Most of the engineering science courses come from the two major stems of mechanical engineering: (1) energy and fluids, and (2) structures and motion in mechanical systems. During their sophomore and junior years, students take four first-level courses from the structures/motion stem (including two courses in engineering mechanics, mechanics of materials, and materials science) and three first-level courses from the energy/fluids stem (including fluid mechanics, thermodynamics, and heat transfer). In their senior year, students take a systems-level instrumentation course and capstone design experience, and have the opportunity to broaden and deepen their technical background through four advanced elective courses.

Students in the Mechanical Engineering program gain experience in laboratory settings through experiments associated with all of their natural science courses (in the freshman and sophomore years) and with most of their engineering science courses (in their sophomore and junior years). Laboratory experience culminates in the senior year with an intensive mechanical measurements and instrumentation course.

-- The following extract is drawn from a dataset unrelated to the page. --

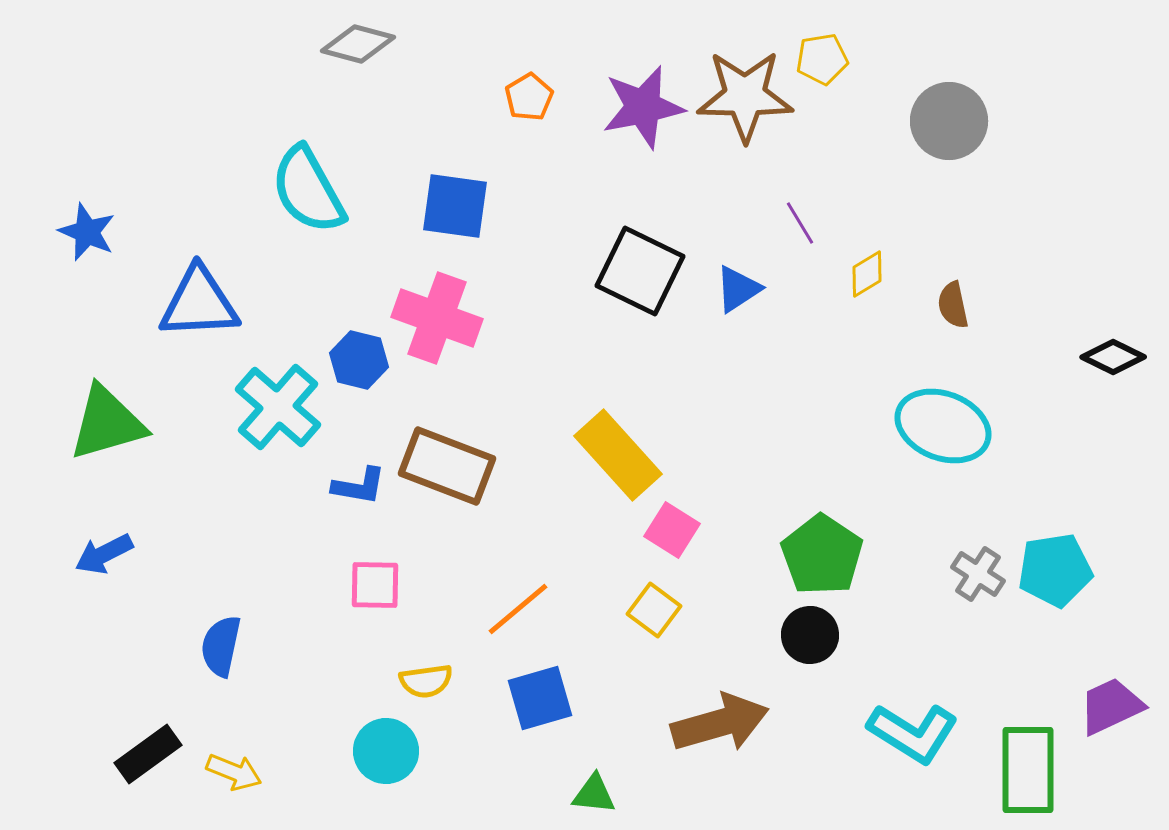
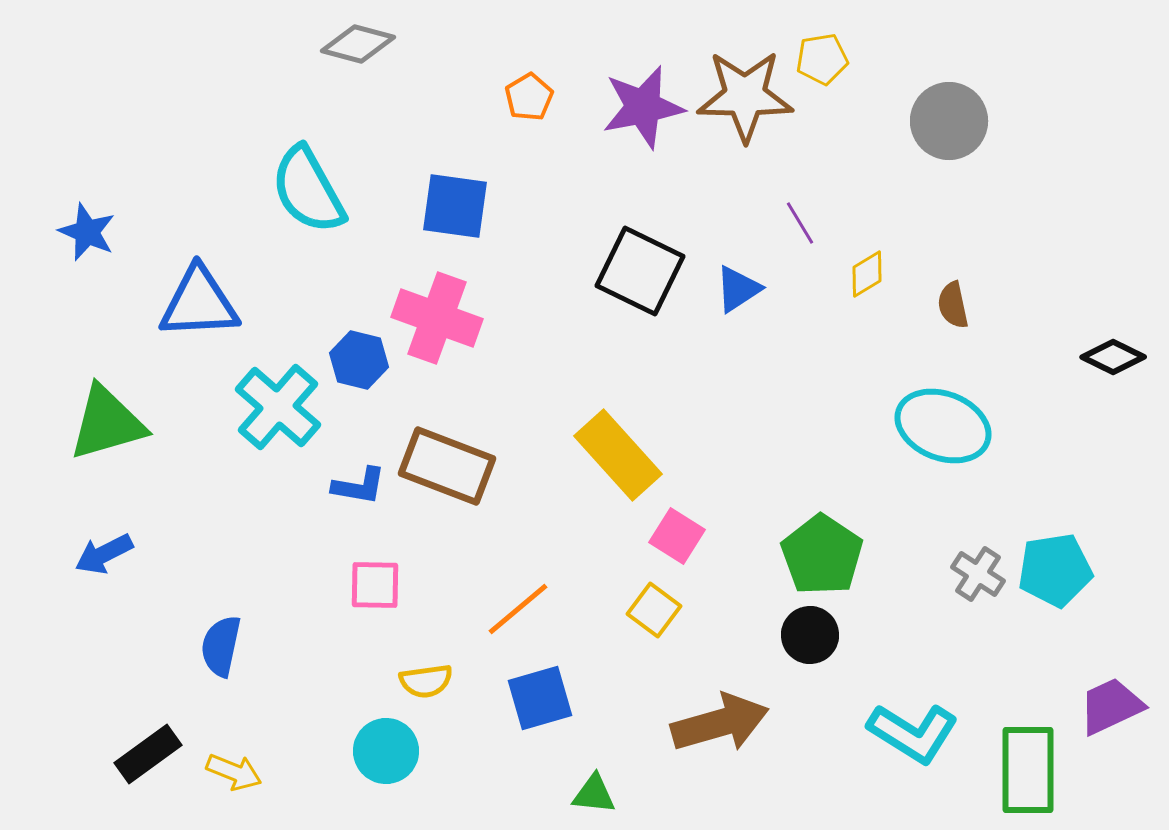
pink square at (672, 530): moved 5 px right, 6 px down
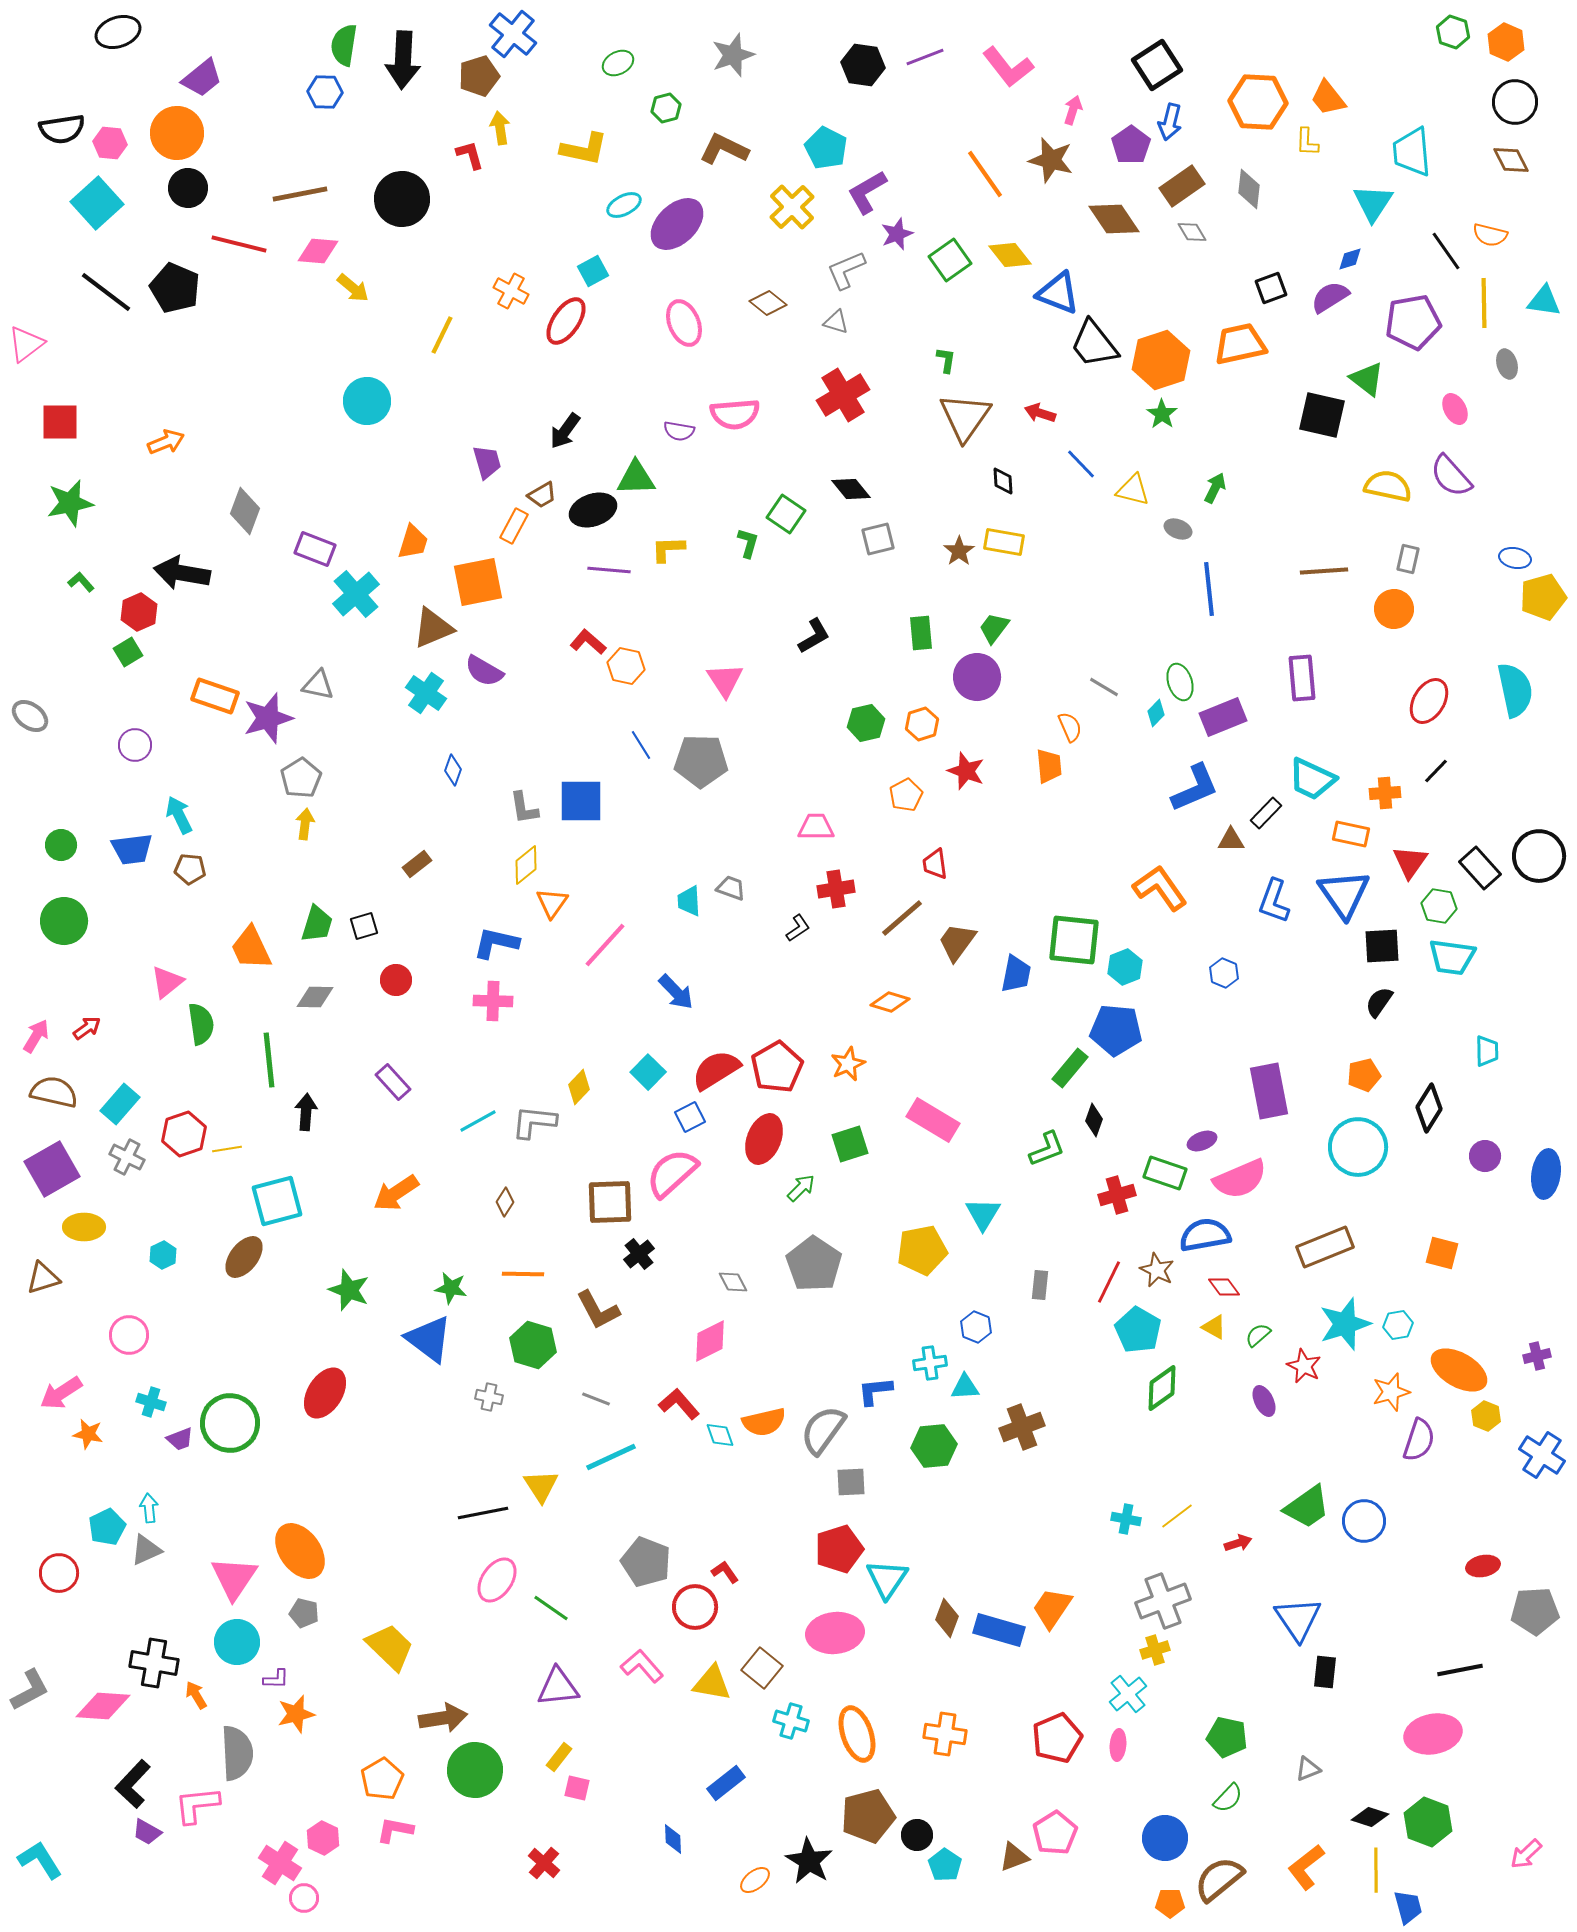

The required mechanical engineering design experience is integrated throughout the curriculum, beginning in the sophomore year and increasing in scope in each subsequent year. In the sophomore year, one engineering science course per semester requires a design project, and exposure to design is gained through a course in CAD. Students are introduced to machining in our EPIC center through a 2-credit core design course. In the junior year, design projects are required in multiple engineering science and design courses. A 2-credit fundamentals of manufacturing course helps to enable the design experience by feeding into a 4-credit Product Design course that formalizes design methodologies and covers the professional aspects of engineering, including safety considerations and professional ethics. In the senior year, the design experience culminates in a capstone design sequence that builds on previous coursework and in which small student teams work on major design projects, and the instrumentation course incorporates a major measurement design project. As part of the design experience, the professional aspects of engineering are stressed, including professional ethics, teamwork, and oral and written communications.

Computer experience for mechanical engineering students begins in the freshman year with the required, college-wide introductory computer course. It then continues throughout the curriculum through its use in some homework, projects, and laboratories in most subsequent engineering courses. Students gain experience in programming in MATLAB and C; and using commercial software packages for CAD, spreadsheet analysis, finite element analysis, and graphical-interface-driven laboratory systems for data acquisition, data analysis, and instrument control.

The degree also requires four advanced elective courses, which allow for pursuit of specialized interests within engineering. These courses enable the completion of a concentration (optional), and a number of options at the undergraduate and introductory graduate level are available.

Learning Outcomes

• an ability to identify, formulate, and solve complex engineering problems by applying principles of engineering, science, and mathematics

• an ability to apply engineering design to produce solutions that meet specified needs with consideration of public health, safety, and welfare, as well as global, cultural, social, environmental, and economic factors

• an ability to communicate effectively with a range of audiences

• an ability to recognize ethical and professional responsibilities in engineering situations and make informed judgments, which must consider the impact of engineering solutions in global, economic, environmental, and societal contexts

• an ability to function effectively on a team whose members together provide leadership, create a collaborative and inclusive environment, establish goals, plan tasks, and meet objectives

• an ability to develop and conduct appropriate experimentation, analyze and interpret data, and use engineering judgment to draw conclusions

• an ability to acquire and apply new knowledge as needed, using appropriate learning strategies.